EXERCISE DESCRIPTION: Pull out every line of the items below that contains the string "endBound", and copy each one in full.
----------
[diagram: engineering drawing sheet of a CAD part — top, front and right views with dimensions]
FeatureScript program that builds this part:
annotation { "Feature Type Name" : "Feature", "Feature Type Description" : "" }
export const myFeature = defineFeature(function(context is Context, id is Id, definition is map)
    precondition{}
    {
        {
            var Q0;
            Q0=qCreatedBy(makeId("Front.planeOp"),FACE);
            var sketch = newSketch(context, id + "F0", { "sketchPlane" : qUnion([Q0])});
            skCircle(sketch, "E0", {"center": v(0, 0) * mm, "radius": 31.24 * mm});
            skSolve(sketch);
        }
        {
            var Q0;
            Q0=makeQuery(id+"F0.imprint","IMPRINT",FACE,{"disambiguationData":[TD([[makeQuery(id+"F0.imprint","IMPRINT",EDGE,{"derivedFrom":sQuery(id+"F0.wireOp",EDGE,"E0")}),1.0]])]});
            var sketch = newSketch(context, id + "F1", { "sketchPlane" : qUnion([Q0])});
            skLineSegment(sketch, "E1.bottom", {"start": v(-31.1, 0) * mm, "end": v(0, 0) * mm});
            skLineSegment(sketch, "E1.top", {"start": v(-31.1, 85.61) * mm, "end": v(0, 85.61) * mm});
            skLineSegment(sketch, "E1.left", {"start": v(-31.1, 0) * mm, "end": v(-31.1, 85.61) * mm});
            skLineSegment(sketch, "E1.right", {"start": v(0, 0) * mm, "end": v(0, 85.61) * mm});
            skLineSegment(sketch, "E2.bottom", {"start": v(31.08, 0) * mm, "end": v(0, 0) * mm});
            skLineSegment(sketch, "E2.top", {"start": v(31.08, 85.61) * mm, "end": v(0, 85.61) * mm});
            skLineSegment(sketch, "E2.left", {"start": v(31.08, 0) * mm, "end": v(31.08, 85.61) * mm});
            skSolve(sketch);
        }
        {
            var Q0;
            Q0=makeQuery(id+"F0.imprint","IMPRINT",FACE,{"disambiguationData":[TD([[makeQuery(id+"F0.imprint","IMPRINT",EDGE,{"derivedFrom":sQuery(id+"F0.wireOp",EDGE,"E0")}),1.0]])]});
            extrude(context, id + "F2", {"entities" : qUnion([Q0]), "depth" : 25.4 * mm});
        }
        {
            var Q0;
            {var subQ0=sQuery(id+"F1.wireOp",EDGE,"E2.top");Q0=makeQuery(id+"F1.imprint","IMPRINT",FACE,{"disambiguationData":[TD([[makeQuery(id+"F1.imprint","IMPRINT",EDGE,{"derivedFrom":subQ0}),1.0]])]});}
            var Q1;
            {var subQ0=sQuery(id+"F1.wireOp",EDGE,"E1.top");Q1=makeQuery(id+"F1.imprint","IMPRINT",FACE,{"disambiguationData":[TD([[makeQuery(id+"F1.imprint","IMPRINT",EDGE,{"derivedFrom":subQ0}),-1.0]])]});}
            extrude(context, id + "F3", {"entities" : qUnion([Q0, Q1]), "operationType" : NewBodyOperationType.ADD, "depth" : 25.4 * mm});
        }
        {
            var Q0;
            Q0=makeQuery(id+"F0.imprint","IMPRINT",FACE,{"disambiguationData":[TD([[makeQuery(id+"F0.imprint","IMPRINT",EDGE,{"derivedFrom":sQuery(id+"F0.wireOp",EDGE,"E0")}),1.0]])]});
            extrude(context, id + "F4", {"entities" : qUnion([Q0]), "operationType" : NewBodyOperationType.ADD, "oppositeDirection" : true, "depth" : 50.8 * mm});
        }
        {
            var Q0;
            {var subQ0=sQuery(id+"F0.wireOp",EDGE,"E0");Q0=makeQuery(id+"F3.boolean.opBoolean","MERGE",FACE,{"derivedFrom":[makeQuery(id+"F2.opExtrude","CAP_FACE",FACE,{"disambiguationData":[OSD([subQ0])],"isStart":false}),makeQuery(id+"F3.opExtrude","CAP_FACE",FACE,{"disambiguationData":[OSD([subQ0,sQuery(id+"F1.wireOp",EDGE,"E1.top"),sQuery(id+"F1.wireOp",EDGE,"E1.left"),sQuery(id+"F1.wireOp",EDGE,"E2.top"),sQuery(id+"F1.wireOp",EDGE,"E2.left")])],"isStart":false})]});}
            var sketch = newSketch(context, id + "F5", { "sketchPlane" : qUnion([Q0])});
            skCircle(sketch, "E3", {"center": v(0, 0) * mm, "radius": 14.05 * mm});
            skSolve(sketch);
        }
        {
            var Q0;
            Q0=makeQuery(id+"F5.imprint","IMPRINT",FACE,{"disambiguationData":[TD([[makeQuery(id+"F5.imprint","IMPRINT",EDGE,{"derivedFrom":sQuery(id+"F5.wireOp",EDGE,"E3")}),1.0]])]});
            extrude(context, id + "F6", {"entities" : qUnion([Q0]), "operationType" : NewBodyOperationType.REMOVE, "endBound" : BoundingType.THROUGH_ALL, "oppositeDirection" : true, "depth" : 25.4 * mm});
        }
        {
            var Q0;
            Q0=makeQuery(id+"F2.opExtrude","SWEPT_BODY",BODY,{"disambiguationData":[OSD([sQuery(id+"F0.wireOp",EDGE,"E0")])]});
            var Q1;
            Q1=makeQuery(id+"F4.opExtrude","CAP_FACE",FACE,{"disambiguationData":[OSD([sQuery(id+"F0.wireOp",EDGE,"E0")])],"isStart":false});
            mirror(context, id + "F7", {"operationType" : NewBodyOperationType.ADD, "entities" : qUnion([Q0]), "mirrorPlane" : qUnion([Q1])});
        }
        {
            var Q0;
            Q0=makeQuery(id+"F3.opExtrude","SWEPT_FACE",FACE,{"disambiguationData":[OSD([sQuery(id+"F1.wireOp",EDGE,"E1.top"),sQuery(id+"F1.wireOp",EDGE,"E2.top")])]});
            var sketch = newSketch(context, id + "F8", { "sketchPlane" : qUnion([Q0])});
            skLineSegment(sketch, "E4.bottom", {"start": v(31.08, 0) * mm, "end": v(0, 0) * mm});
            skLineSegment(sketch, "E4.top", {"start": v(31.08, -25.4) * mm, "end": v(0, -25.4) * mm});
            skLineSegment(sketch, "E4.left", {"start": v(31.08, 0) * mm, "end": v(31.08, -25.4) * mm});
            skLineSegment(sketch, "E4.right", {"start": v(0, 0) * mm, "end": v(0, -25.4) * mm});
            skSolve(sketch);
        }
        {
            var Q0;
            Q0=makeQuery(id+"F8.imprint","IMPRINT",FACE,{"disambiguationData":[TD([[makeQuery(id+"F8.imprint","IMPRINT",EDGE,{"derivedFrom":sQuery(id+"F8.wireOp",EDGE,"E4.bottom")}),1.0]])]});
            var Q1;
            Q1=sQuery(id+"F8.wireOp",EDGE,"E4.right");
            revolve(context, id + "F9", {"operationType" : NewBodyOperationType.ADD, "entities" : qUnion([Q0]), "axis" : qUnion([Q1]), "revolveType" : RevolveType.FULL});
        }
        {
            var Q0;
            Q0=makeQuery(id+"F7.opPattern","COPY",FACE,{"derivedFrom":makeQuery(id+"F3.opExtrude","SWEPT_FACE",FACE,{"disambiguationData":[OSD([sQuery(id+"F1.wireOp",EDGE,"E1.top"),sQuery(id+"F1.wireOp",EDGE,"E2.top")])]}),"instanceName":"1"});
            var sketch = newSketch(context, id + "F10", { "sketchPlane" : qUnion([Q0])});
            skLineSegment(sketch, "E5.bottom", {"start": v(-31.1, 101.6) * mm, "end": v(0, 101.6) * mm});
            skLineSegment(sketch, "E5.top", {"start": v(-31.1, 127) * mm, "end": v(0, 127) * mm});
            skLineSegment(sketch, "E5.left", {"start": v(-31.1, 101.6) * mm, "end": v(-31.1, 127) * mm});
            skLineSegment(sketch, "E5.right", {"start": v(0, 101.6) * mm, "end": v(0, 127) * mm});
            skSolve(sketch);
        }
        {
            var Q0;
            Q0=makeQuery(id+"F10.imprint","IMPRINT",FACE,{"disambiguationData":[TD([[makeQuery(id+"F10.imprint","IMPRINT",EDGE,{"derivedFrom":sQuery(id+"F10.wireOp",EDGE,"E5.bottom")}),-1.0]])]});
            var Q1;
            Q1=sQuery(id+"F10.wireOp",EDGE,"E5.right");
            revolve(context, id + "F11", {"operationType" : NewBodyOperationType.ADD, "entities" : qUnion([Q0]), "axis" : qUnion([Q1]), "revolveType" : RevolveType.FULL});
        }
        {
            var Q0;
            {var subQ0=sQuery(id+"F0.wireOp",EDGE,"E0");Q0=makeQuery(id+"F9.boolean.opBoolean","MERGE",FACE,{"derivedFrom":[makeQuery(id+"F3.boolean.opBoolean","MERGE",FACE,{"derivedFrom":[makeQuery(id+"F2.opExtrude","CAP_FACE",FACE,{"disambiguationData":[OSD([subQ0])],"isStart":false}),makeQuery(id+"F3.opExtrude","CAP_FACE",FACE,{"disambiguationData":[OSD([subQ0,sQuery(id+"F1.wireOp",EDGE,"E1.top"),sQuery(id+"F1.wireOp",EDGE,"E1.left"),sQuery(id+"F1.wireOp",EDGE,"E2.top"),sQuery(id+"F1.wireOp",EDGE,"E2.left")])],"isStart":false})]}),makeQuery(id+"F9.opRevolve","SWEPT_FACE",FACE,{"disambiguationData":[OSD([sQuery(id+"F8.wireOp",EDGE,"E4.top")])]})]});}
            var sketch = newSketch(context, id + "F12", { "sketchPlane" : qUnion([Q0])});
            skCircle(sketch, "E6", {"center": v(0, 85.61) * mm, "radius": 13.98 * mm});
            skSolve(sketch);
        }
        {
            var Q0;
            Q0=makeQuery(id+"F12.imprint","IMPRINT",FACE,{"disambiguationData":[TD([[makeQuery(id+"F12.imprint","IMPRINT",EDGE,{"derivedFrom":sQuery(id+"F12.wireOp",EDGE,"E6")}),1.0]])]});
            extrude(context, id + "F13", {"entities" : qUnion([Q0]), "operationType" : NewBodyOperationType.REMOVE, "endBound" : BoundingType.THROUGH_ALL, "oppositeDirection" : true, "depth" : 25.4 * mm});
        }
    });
----------
ANSWER BELOW:
            extrude(context, id + "F6", {"entities" : qUnion([Q0]), "operationType" : NewBodyOperationType.REMOVE, "endBound" : BoundingType.THROUGH_ALL, "oppositeDirection" : true, "depth" : 25.4 * mm});
            extrude(context, id + "F13", {"entities" : qUnion([Q0]), "operationType" : NewBodyOperationType.REMOVE, "endBound" : BoundingType.THROUGH_ALL, "oppositeDirection" : true, "depth" : 25.4 * mm});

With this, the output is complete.